A mistake often made is that writers have a big idea, a concept, a conceit, a world/universe they want to explore. They then set about creating suitable characters through which they can do this. But given the power of genre and archetypes in storytelling, it's very very rare that a writer will come up with a wholly original concept or conceit that has in no way been shown or explored before. And unfortunately, it's very very common for writers to come up with stereotypical, two-dimensional characters that fill out an idea. If you want to explore a concept, you need to do it through the strength of your characters and our emotional connection with them, otherwise what you will have is a cold, cerebral, intellectual conceit that has no emotional impact, and therefore no real impact at all. Memento is a complex and sophisticated essay on memory, time, and the meaning of action within a temporal vacuum. But really, it is the tale of one man trying to work out how to live his life day to day, moment to moment, with a unique condition that appears to take him further and further away from what he has lost in his life, while never allowing him to forget the pain of it. The first is a concept. The second is a story with emotional impact.

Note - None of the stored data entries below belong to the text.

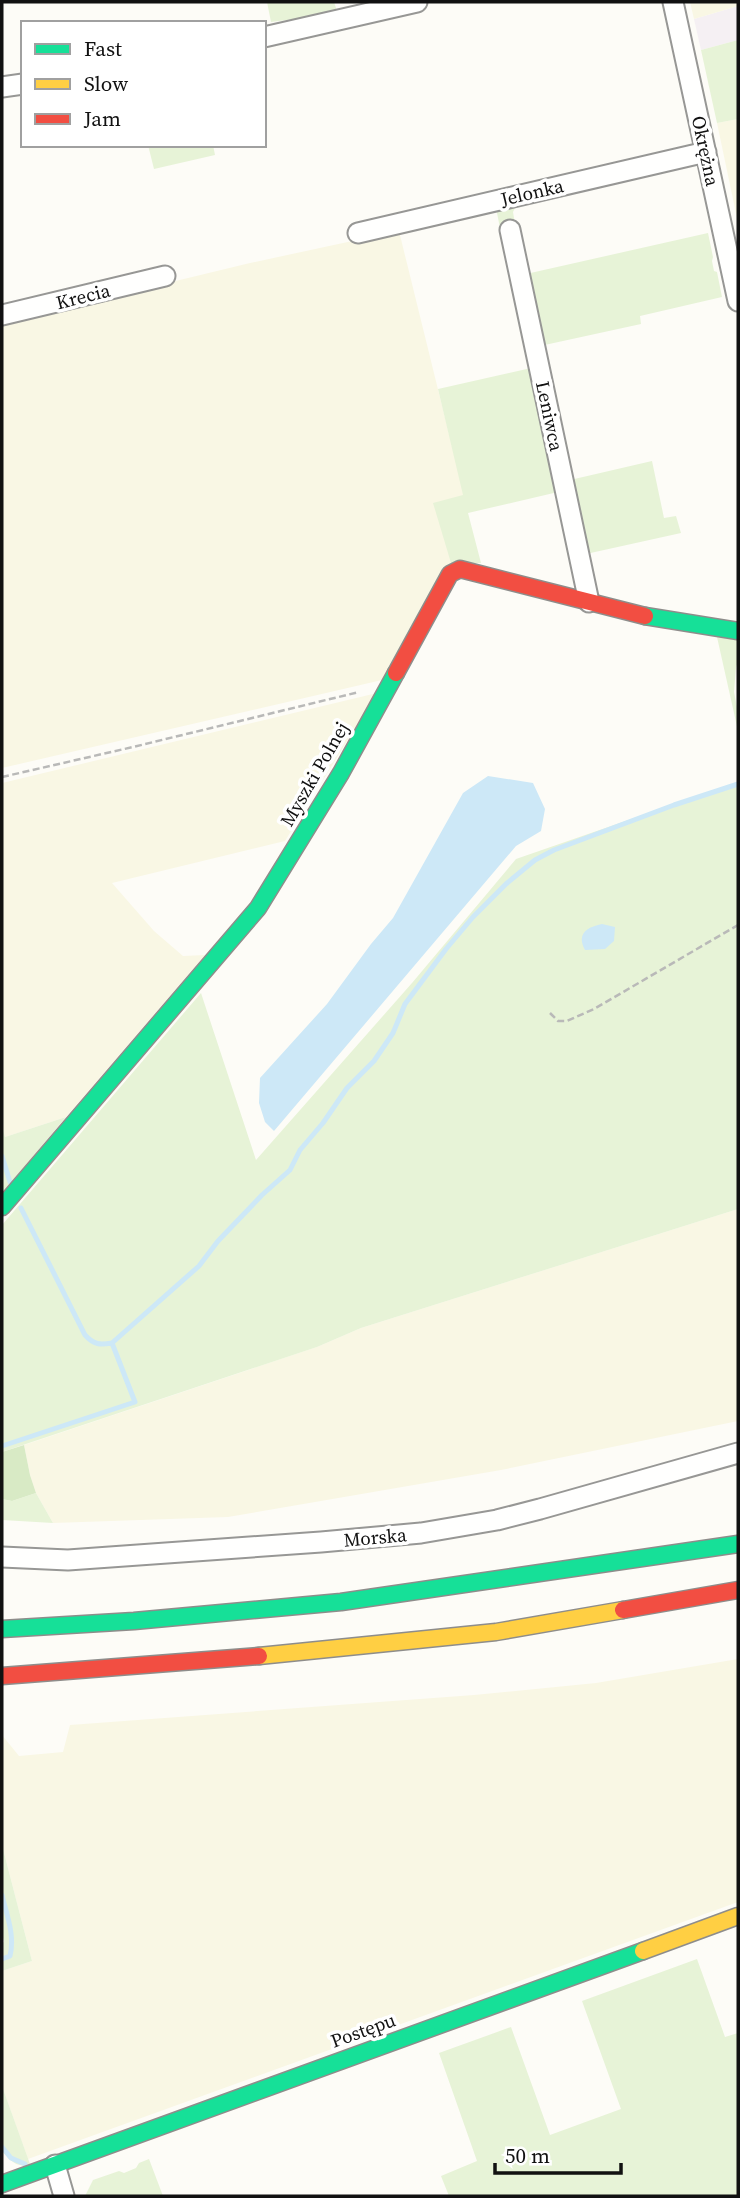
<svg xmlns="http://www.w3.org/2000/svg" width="740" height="2198" font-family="'Source Serif 4',serif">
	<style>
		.industrial { fill: #f5f0f3 }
		.farmland { fill: #f9f7e4 }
		.green { fill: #e7f3d7 }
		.forest { fill: #d8eac5 }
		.water { fill: #cde8f7 }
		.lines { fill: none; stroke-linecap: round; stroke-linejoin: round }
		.stream { stroke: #cde8f7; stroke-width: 5 }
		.street-casing { stroke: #979795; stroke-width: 23 }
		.fast-casing { stroke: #8e8d8b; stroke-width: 19 }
		.slow-casing { stroke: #8e8d8b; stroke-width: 19 }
		.jam-casing { stroke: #8e8d8b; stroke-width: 19 }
		.path { stroke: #b9b9b8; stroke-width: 2.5; stroke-dasharray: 7 3.5; stroke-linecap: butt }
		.street { stroke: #fffffe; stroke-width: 19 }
		.fast { stroke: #16e098; stroke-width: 16 }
		.slow { stroke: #ffcf43; stroke-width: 16 }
		.jam { stroke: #f24e42; stroke-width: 16 }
		.labels { text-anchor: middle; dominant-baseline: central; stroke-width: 7; stroke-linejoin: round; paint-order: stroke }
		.street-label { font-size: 19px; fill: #111; stroke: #fff }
	</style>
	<rect width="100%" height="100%" fill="#fdfcf7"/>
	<path class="industrial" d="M 738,6 L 738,40 L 701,50 L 694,19 Z"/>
	<path class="farmland" d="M 690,2 L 738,2 L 738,6 L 694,19 Z
		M 738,119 L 738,223 L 717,123 Z
		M 399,231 L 464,495 L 451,563 L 382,680 L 2,768 L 2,323 L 250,263 Z
		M 377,693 L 285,841 L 112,883 L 154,931 L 183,956 L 205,955 L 66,1117 L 5,1137 L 2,1126 L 2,783 Z
		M 738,1209 L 738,1421 L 501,1470 L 228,1517 L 53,1523 L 36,1493 L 30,1475 L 24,1445 L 317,1347 L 361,1328 Z
		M 738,1659 L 738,1902 L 28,2159 L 2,2086 L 2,1971 L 32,1961 L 2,1845 L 2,1735 L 19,1756 L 63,1752 L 70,1725 L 474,1695 L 596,1683 Z"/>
	<path class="green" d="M 267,2 L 334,2 L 337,11 L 318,16 L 271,22 Z
		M 738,40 L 738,119 L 717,123 L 701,50 Z
		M 148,145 L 213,145 L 215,155 L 154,169 Z
		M 517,204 L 513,212 L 515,224 L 500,228 L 496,208 Z
		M 708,233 L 713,257 L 712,261 L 714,271 L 717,272 L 722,297 L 640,316 L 641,324 L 540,346 L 526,274 Z
		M 531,368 L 558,492 L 468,513 L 481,563 L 451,563 L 433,503 L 463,495 L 438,389 Z
		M 652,461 L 664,518 L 676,516 L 681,533 L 586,554 L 570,480 Z
		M 717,637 L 738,640 L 738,662 L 736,667 L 734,692 L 738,712 L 738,731 Z
		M 738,782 L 738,1209 L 361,1328 L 317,1347 L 2,1452 L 2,1225 L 201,993 L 256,1160 L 412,983 L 516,859 Z
		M 66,1117 L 2,1193 L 2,1126 L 5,1137 Z
		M 36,1493 L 53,1523 L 2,1520 L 2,1499 L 12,1501 Z
		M 2,1845 L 32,1961 L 2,1971 L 2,1943 L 4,1942 L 2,1933 Z
		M 697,1959 L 725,2037 L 738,2033 L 738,2196 L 449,2196 L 441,2176 L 477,2161 L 439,2053 L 511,2027 L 550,2135 L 621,2109 L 582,2001 Z
		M 2,2086 L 30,2164 C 18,2169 9,2160 2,2150 Z
		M 149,2159 L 163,2196 L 85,2196 L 93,2180 L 119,2171 L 124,2173 L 136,2168 L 139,2163 Z"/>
	<path class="forest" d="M 24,1445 L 30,1475 L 36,1493 L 12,1501 L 2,1499 L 2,1452 Z"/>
	<path class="water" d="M 488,776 L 533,783 L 545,809 L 541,831 L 516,846 L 274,1131 L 265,1122 L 259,1103 L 260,1078 L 327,1004 L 371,944 L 393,918 L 463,793 Z
		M 602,924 L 615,927 L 614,941 L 605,949 L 585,950 C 576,934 587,927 602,924 Z"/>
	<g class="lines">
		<path class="stream" d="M 2,1156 L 10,1182
			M 21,1208 L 85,1335 C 94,1345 100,1345 112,1343 L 199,1266 L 218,1241 L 262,1195 L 290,1170 L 300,1150 L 323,1123 L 347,1088 L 374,1061 L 393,1033 L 405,1004 L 446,949 L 473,917 L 506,884 L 535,860 L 554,850 L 674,805 L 738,784
			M 2,1446 L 135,1402 L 112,1343
			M 2,1895 C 7,1916 15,1935 10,1956 L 2,1959
			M 2,2147 L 11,2158 L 25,2164"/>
		<defs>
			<path id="street" d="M 673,2 L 738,301
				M 264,37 L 417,2
				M 2,87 L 23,84
				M 510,230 L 589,602
				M 358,233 L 706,152
				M 2,315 L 165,276
				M 2,1557 L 68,1560 L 321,1542 L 421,1533 L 497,1520 L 540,1509 L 738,1453
				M 55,2165 L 64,2196"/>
			<path id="fast" d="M 645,616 L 738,631
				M 2,1207 L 258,908 L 341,773 L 396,673
				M 2,1629 L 134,1621 L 341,1602 L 738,1544
				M 2,2184 L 643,1951"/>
			<path id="slow" d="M 259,1656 L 496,1632 L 623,1610
				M 643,1951 L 738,1916"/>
			<path id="jam" d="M 396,673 L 450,574 L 460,569 L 645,616
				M 623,1610 L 738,1590
				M 2,1676 L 259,1656"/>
		</defs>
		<use href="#street" class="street-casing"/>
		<use href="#fast" class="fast-casing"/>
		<use href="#slow" class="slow-casing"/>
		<use href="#jam" class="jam-casing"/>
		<path class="path" d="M 2,777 L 133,747 L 359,692
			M 550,1013 L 558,1021 L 567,1021 L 594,1009 L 738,925"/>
		<use href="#street" class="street"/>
		<use href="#fast" class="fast"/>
		<use href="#slow" class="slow"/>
		<use href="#jam" class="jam"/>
	</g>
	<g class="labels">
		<g class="street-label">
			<text transform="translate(706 151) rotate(78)">Okrężna</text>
			<text transform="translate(532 192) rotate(-13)">Jelonka</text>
			<text transform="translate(83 296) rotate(-14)">Krecia</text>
			<text transform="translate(550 416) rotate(78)">Leniwca</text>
			<text transform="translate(314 774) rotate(-60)">Myszki Polnej</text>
			<text transform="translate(375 1537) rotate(-5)">Morska</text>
			<text transform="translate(363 2030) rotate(-20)">Postępu</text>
		</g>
	</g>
	<rect width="740" height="2198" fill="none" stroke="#111111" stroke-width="7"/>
	<rect x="21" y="21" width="245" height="126" fill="#ffffff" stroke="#a0a0a0" stroke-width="2"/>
	<rect x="35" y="44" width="35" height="10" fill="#16e098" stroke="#a0a0a0" stroke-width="2"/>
	<text x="84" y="56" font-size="21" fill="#111111">Fast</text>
	<rect x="35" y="79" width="35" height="10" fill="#ffcf43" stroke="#a0a0a0" stroke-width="2"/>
	<text x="84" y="91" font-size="21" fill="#111111">Slow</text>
	<rect x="35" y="114" width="35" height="10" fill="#f24e42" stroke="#a0a0a0" stroke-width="2"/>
	<text x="84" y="126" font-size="21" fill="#111111">Jam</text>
	<path d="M495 2163v10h126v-10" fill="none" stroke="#111111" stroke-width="3.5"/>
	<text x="505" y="2163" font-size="21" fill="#111111" stroke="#ffffff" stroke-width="5" paint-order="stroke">50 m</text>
</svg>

Great stories, and great scripts, should always aspire to have a real, physical, emotional effect on an audience. It's what I've seen/heard referred to as the 'squelch principle'. Put another way, and depending on what kind of story you are telling, it should be so poignant it makes us cry real tears, so funny it makes us laugh so hard we develop a painful stitch, so scary it makes us nearly wet ourselves, so excruciating it makes us sweat, so embarrassing it makes us want to shrivel up, so thrilling it makes our heart beat at twice it's usual speed. It should be so effective that it makes us feel real, powerful emotions - so good it makes us 'squelch'.
And why is all of this true? Because great stories, whatever the genre and tone, matter on a human level. Stories are about people; people need stories. Humanity developed the storytelling gene so that it could laugh, cry, love, fear, hate and hope for characters, and, by extension, humanity itself. Your script needs to make us laugh, cry, love, fear, hate and hope.